Wie das Meer und Seemannslieder eine lebenslange Leidenschaft prägten
Miriam WeberWie das Meer und Seemannslieder eine lebenslange Leidenschaft prägten
Aufgewachsen in der Nähe der Howaldtswerke-Werft in Kiel, fand der Autor täglich Inspiration in den gewaltigen Schiffen und dem geschäftigen Treiben der Docks. Der Anblick von Militär- und Handelsschiffen, die aus fernen Häfen einliefen, ließ sein Herz höher schlagen. Diese frühen Erlebnisse prägten eine lebenslange Verbindung zum Meer, seiner Musik und seinen Legenden.

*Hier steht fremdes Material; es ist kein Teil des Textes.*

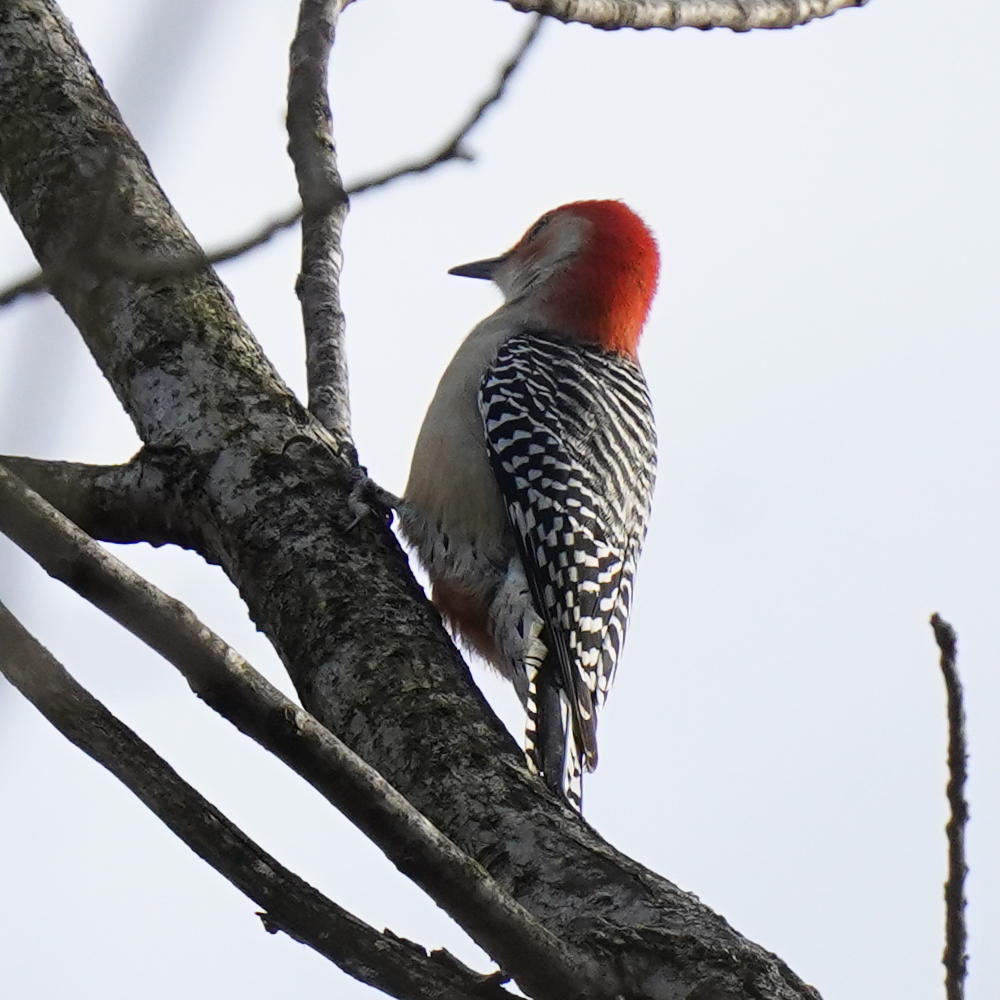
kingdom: Animalia
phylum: Chordata
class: Aves
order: Piciformes
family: Picidae
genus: Melanerpes
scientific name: Melanerpes carolinus
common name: Red-bellied woodpecker
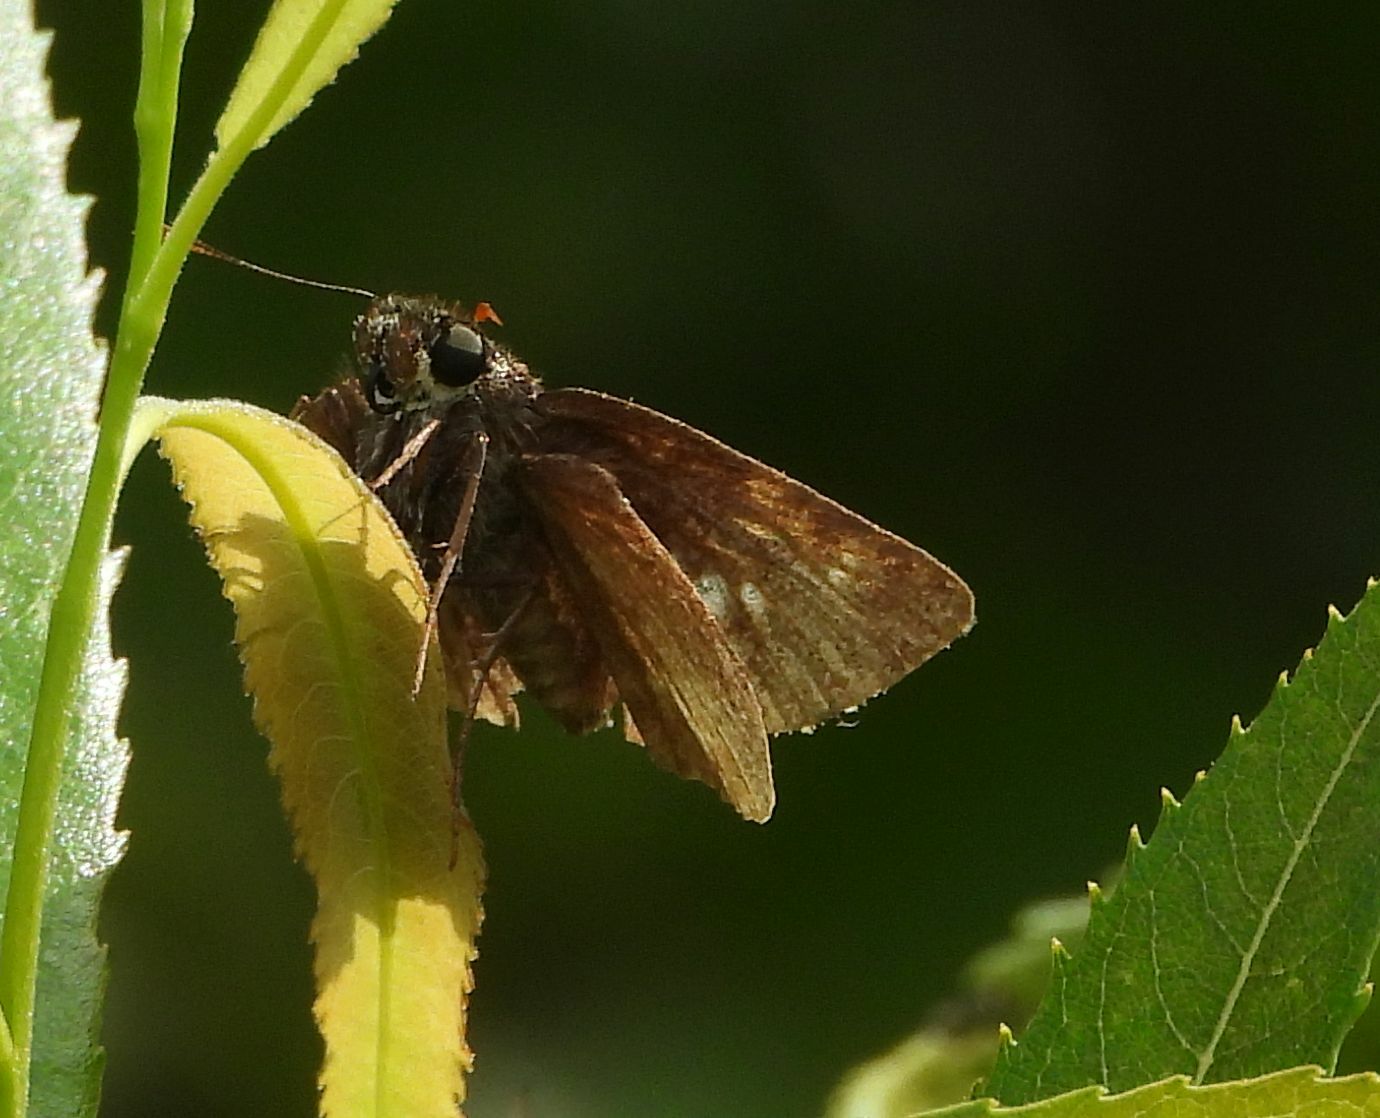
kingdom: Animalia
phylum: Arthropoda
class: Insecta
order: Lepidoptera
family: Hesperiidae
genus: Euphyes
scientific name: Euphyes vestris
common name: Dun skipper
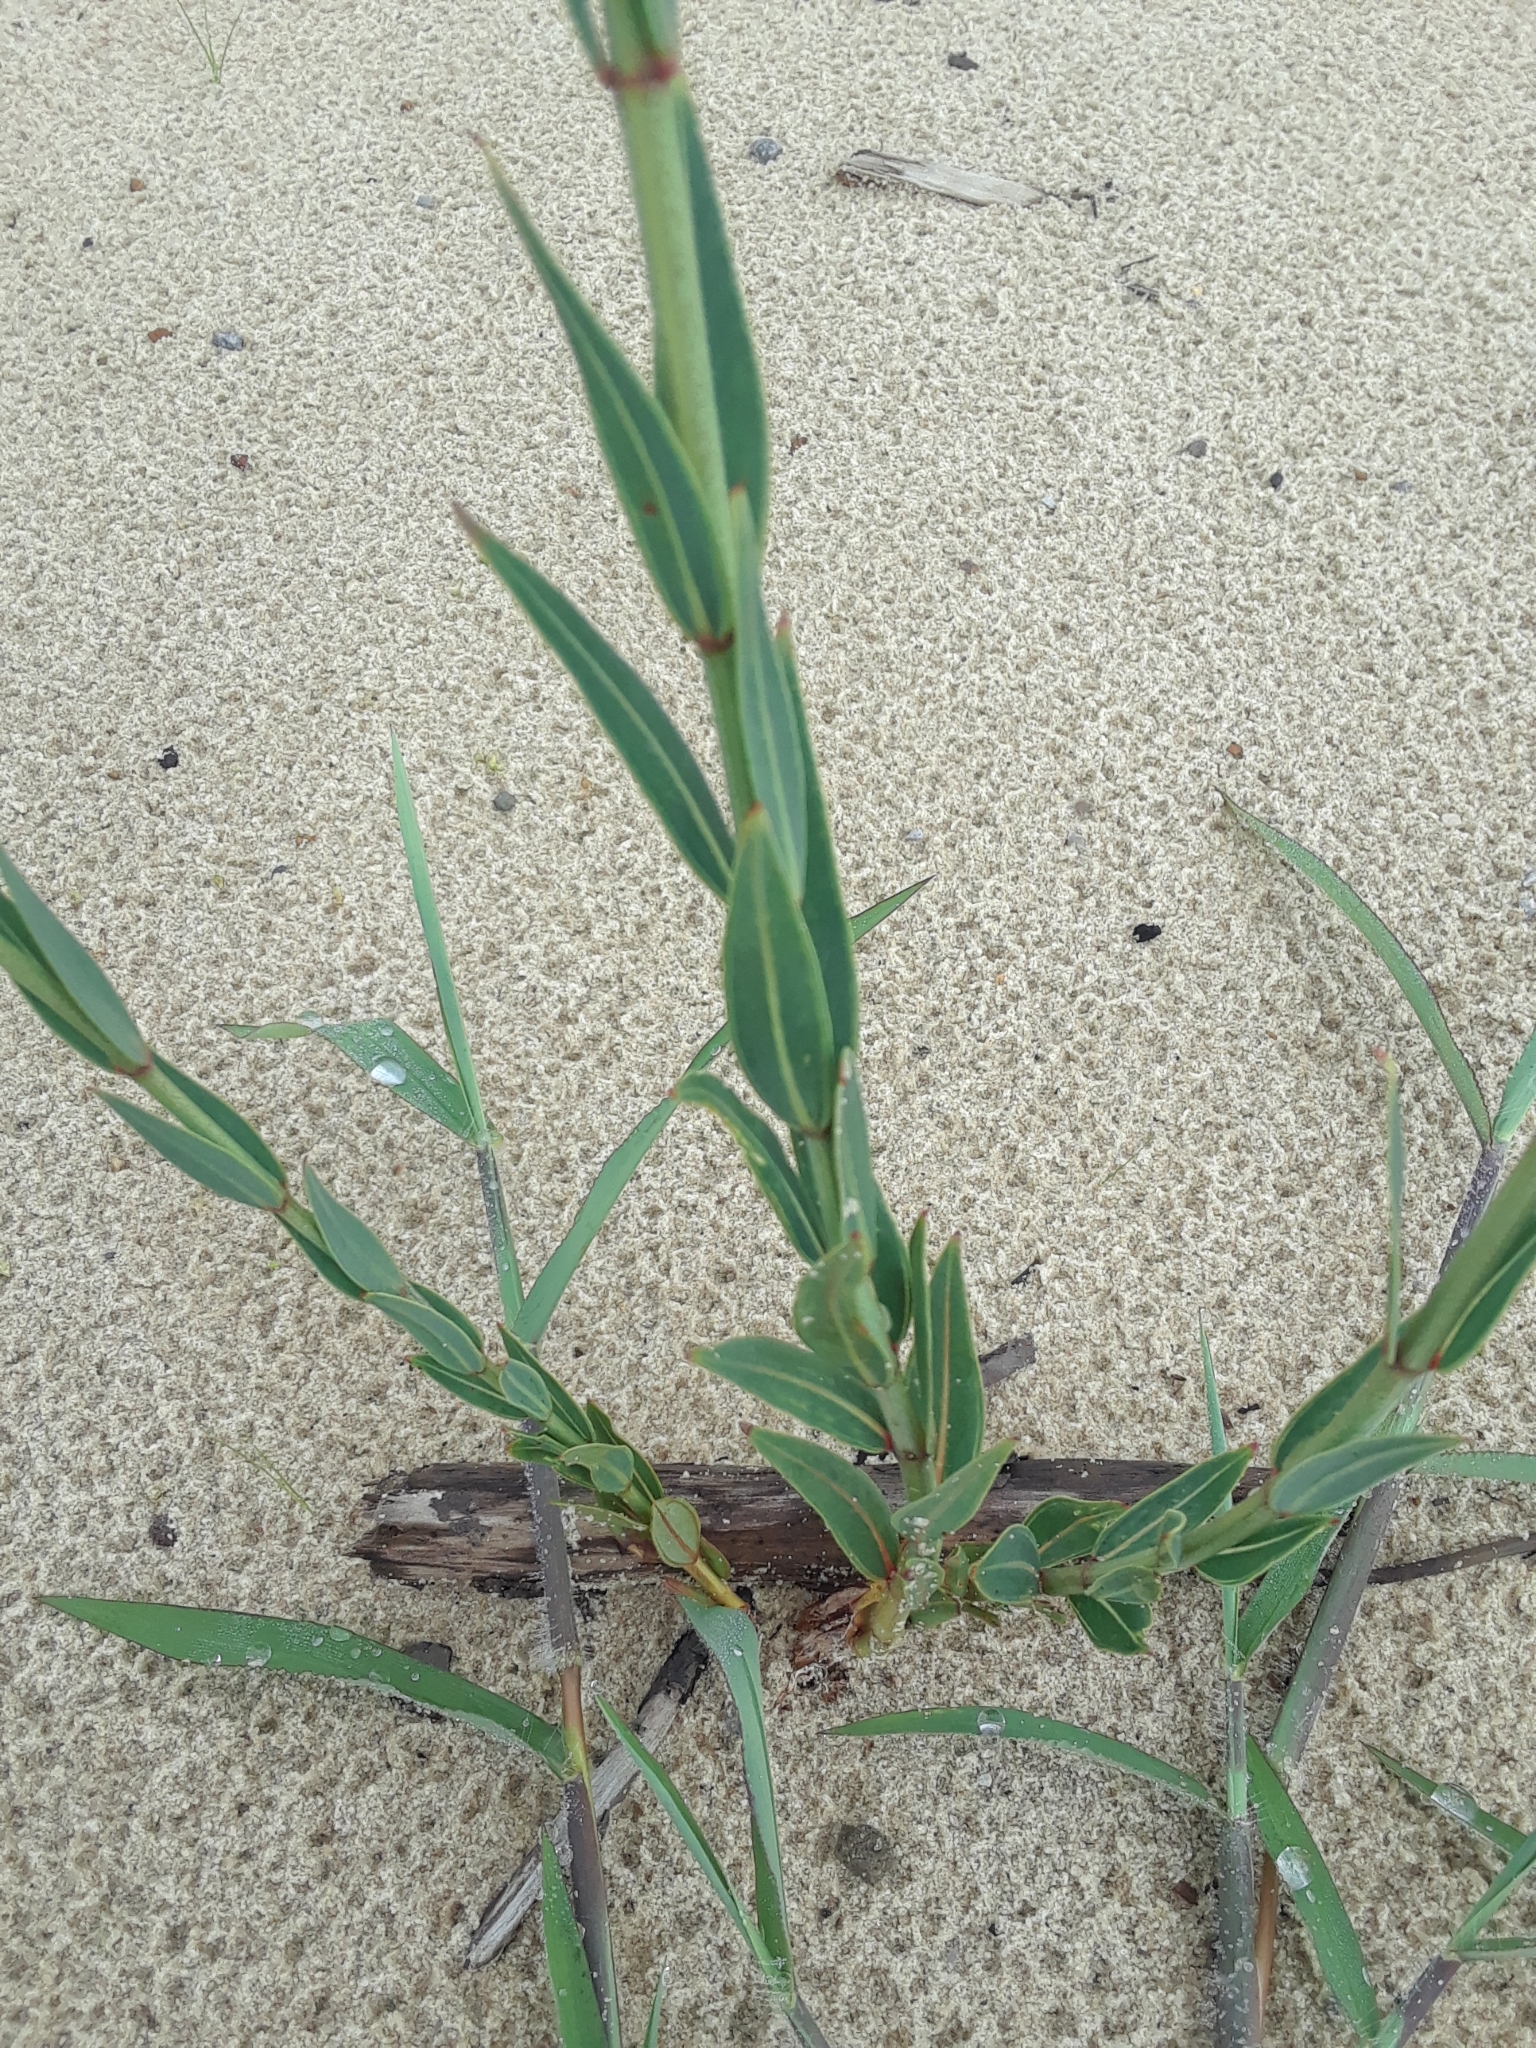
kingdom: Plantae
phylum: Tracheophyta
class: Magnoliopsida
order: Myrtales
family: Melastomataceae
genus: Rhexia
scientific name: Rhexia alifanus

Die Tradition der Seemannslieder und der maritimen Chöre war in Hafenstädten wie Kiel und Hamburg tief verwurzelt. Entstanden aus Arbeitsliedern und Shantys des 19. Jahrhunderts, wurden sie zu einem unverzichtbaren Bestandteil des Lebens für Seeleute, Hafenarbeiter und Fischer. Nach dem Zweiten Weltkrieg erhielten diese Lieder eine neue Bedeutung – sie verbanden Gemeinschaften und stärkten durch Chöre und Feste das regionale Stolzgefühl.
Die eigenen Bezüge des Autors zu dieser Welt begannen in einem Kirchenchor, wo ein Bassist auch beim Lotsen-Gesangverein, einem Lotsenchor, mitwirkte. Bei Treffen mit Freunden auf Hochseeschiffen sang er oft Freddy Quinns Einmal noch nach Bombay – ein Verweis auf die in der maritimen Kultur verwurzelte Fernwehstimmung.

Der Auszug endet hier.